Ohne Sanftheit keine Leichtigkeit; ohne Leichtigkeit keine Achtsamkeit; ohne Achtsamkeit keine Gewandtheit; ohne Gewandtheit keine Verbundenheit und ohne Verbundheit keine Sanftheit.
Jeder der fünf Begriffspaare hat einen YIN- und einen YANG-Aspekt. Man könnte sie auch Selbst- und Fremdbezug nennen. Auf diese Weise entspricht YANG dem Öffnen und der Funktion im Außen und YIN dem Schließen und der Funktion im Innern. Das Äußere leitet das Innere und das Innere leitet das Äußere. Dies gilt für Bewegungsabläufe (des Körpers) allein, mit Gegenständen (Waffen) oder mit Anderen (Angreifer, Partner).
Die in der Grafik skizzierten Prinzipien erinnern hinsichtlich der inneren Haltung an den Text "Geheimnis der Fünf Wörter" von Li I-Yu:
Ob die fünf Prinzipien/Begriffe eine Analogie mit den Fünf Elementen (Wandlungsphasen) tatsächlich zulassen, soll hier offen bleiben. Jedenfalls wird die Theorie von YIN & YANG in den Tai Chi-Klassikern im Zusammenhang mit den Acht Eingängen (Trigrammen) und Fünf Schritten (Elementen) dargelegt. So heißt es bei Chang San-feng:
"Das Lange Boxen ist wie das Strömen eines großen Flusses; es fließt ohne Unterbrechung. Die Dreizehn Stellungen sind: Abwehren, Zurückrollen, Drücken, Stoßen, Ziehen, Spalten, Stoß mit Ellbogen, Schulterstoß - sie entsprechen den Acht Trigrammen (Pa Kua) -, Vorwärtsgehen, Zurückziehen, Nach links sehen, Nach rechts blicken, Gleichgewicht in der Mitte - sie entsprechen den Fünf Elementen (Wu Hsing)." (a.a.O. S. 228)
* Quellennachweis:
zit. nach Cheng Man-Ch'ing 1988, S. 233. Alle weiteren Textauszüge von Chang San-feng (Abhandlung über Tai Chi Chuan), Wang Tsung-yueh (Klassische Schrift über Tai Chi Chuan) und Wu Yu-hsing (Erläuterungen zur Ausführung der Dreizehn Stellungen) sind zitiert nach: Cheng Man-Ch'ing: Ausgewählte Schriften zu T'ai Chi Ch'uan, übersetzt von Jürgen Licht, Sphinx Verlag 1988, S. 227 ff.

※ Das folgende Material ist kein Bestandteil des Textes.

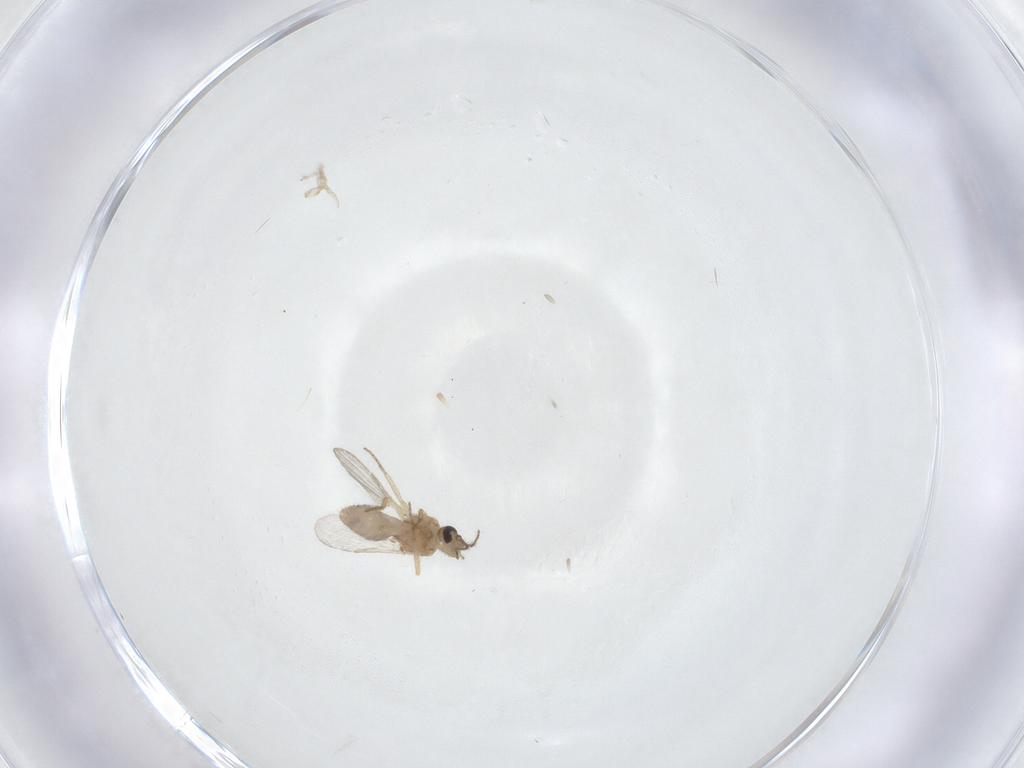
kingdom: Animalia
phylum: Arthropoda
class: Insecta
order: Diptera
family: Ceratopogonidae
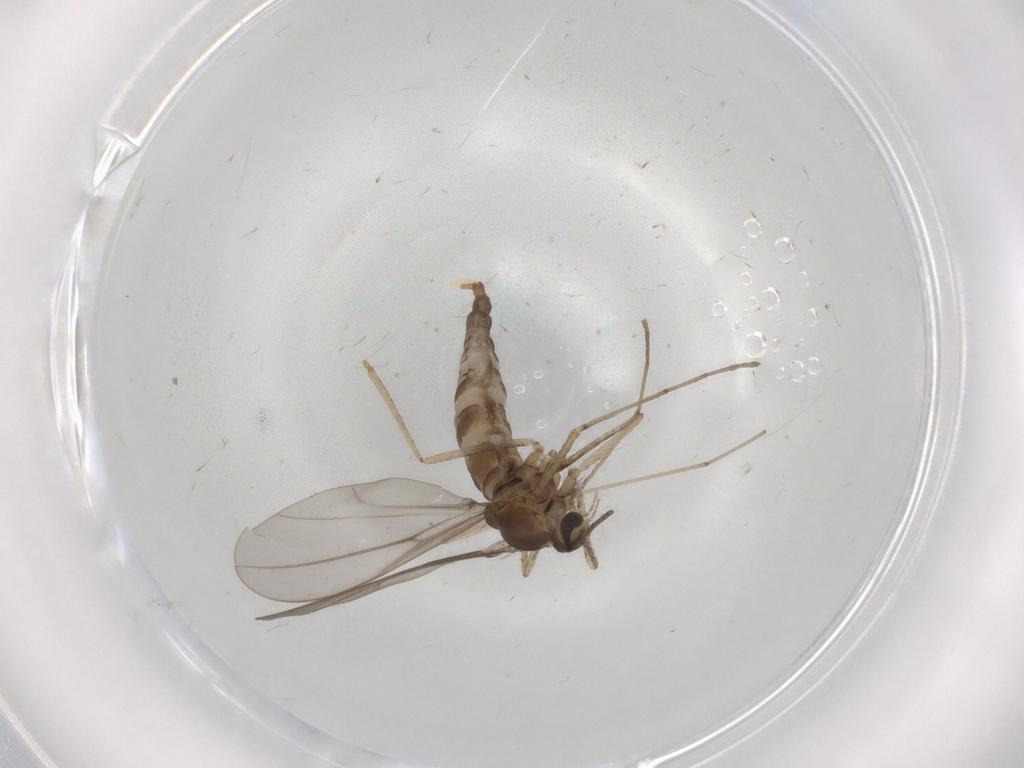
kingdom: Animalia
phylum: Arthropoda
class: Insecta
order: Diptera
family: Cecidomyiidae
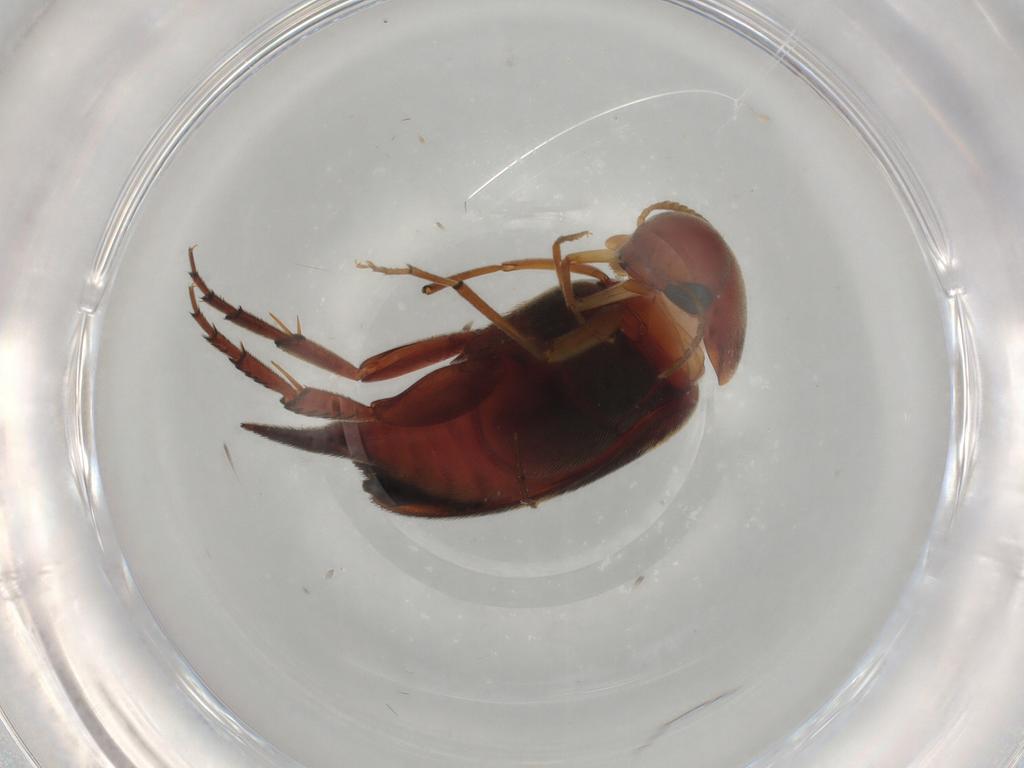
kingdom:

Anmerkung: Entgegen der heute gebräuchlichen Pinyin-Umschrift zur phonetischen Wiedergabe des Chinesischen wird in der Übersetzung der Klassiker die Wade-Giles-Umschrift verwendet.
** Alle in Anführungszeichen gesetzten Begriffe beziehen sich auf die Nomenklatur von Rudolf v. Laban.